In addition, the House Democrats plan to move ahead with a housing reauthorization bill of roughly $10 billion that could include a mortgage subsidy for prospective home buyers, although aides said the subsidy provisions may not be pushed in light of opposition from the home-building industry.
President Reagan earlier in the year vetoed a bill that contained mortgage subsidy provisions, which had industry support at the time. Democrats on the House Banking Committee are scheduled to meet tomorrow to decide what will be in the housing authorization measure.
Details of the public works jobs bill have not been nailed down either. But aides said the general purpose will be "quick generation of jobs that result in something to show for the effort." The emphasis is likely to be on repair work that has already been planned, rather than on construction of new facilities, the aides said.
Asked about the Democratic plans, Baker appeared to rule out Senate action this year on anything but the highways measure, saying, "I don't think that we're going to have time in three weeks . . . to do much more than that."
"I don't think that's enough," responded Byrd. Byrd suggested a program of low-interest loans to help modernization efforts by steel and other industries and said Senate Democrats will meet today to map out their plans for the session.
Also to be unveiled today is a jobs-related program from President Reagan that is expected to include formal endorsement of the highway measure and a renewal of support for prompt action on his proposal for "enterprise zones" to spur rehabilition of run-down neighborhoods through tax and other incentives.
As of late yesterday, congressional leaders said they did not know whether the president would also propose advancing next year's scheduled income tax cut from July to January, a proposal that has drawn little support from Republican leaders in Congress. Congressional sources said variations on the theme of tax-cut acceleration still were under consideration at the White House yesterday.
If the program is too ambitious, "I can't conceive of it getting the time of day in the lame-duck," said House Minority Leader Robert H. Michel (R-Ill.)

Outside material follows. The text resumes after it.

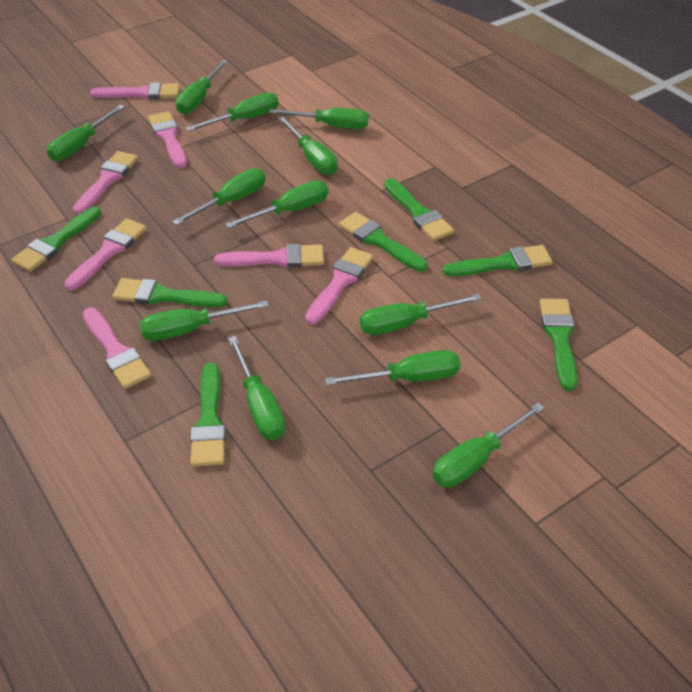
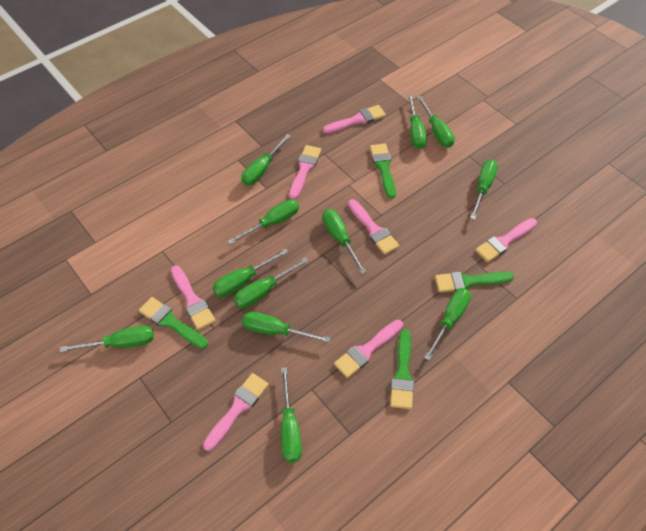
green brush: [11,206,101,272] [113,278,228,308] [191,362,226,467] [339,212,428,272] [384,178,454,241] [443,245,552,276] [540,299,578,391] = 7 -> [139,297,208,349] [370,144,396,199] [390,329,414,409] [435,271,514,292] = 4

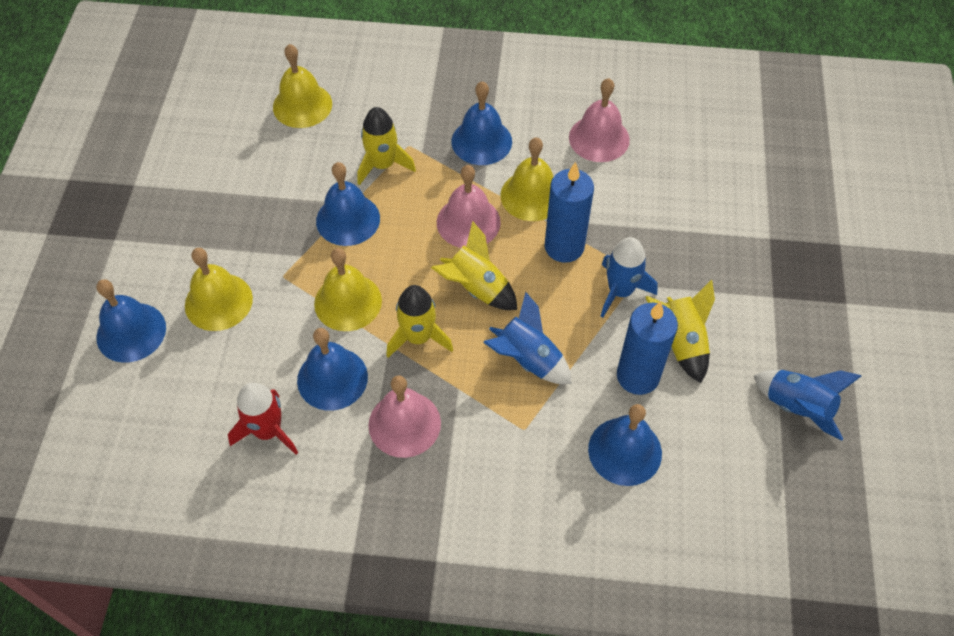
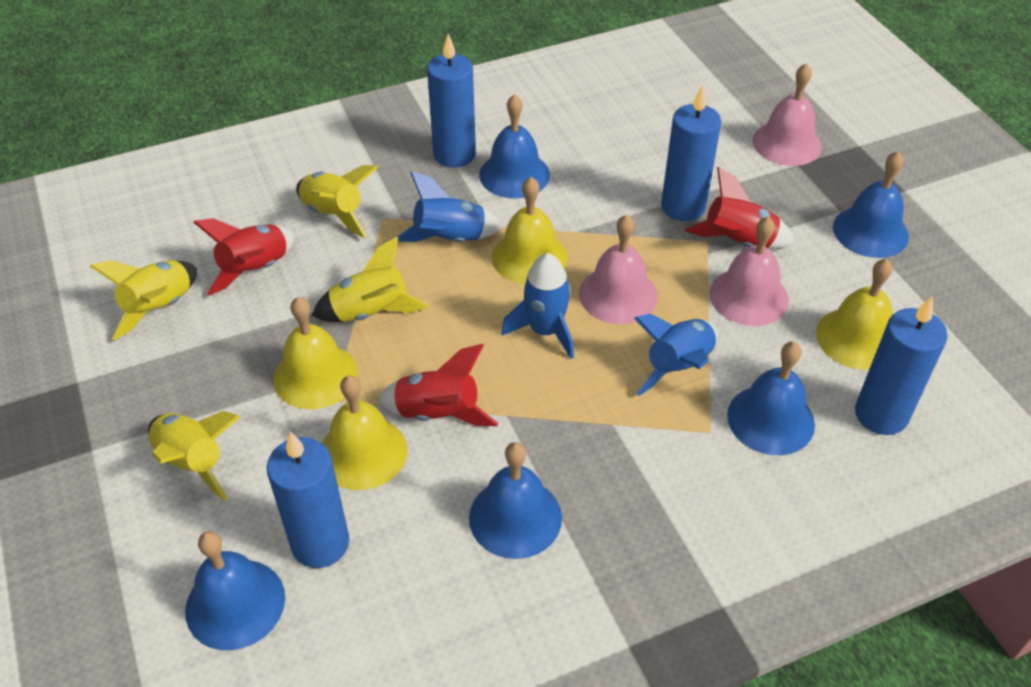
blue candle: [545,162,594,263] [617,301,678,395] = 2 -> [267,431,349,568] [427,34,476,168] [661,85,721,221] [855,296,948,435] = 4
red rocket: [228,383,298,455] = 1 -> [193,218,295,296] [378,344,498,426] [684,167,795,249] = 3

Among the other issues that will come up in the lame-duck session, in addition to appropriations bills, is the MX missile, and O'Neill said it is "in serious trouble" in the House.
Kenneth Duberstein, chief lobbyist for the White House, told reporters at a luncheon that Reagan has made at least a dozen phone calls to lawmakers to help drum up support for the MX and its controversial "Dense Pack" deployment system.
But he said the vote on efforts to deny funding for production of the missile, which is expected in connection with the defense appropriations bill or related funding measures, looks "exceedingly close." Another vote that is expected next year on scuttling the deployment system also appears "very, very tough," Duberstein said.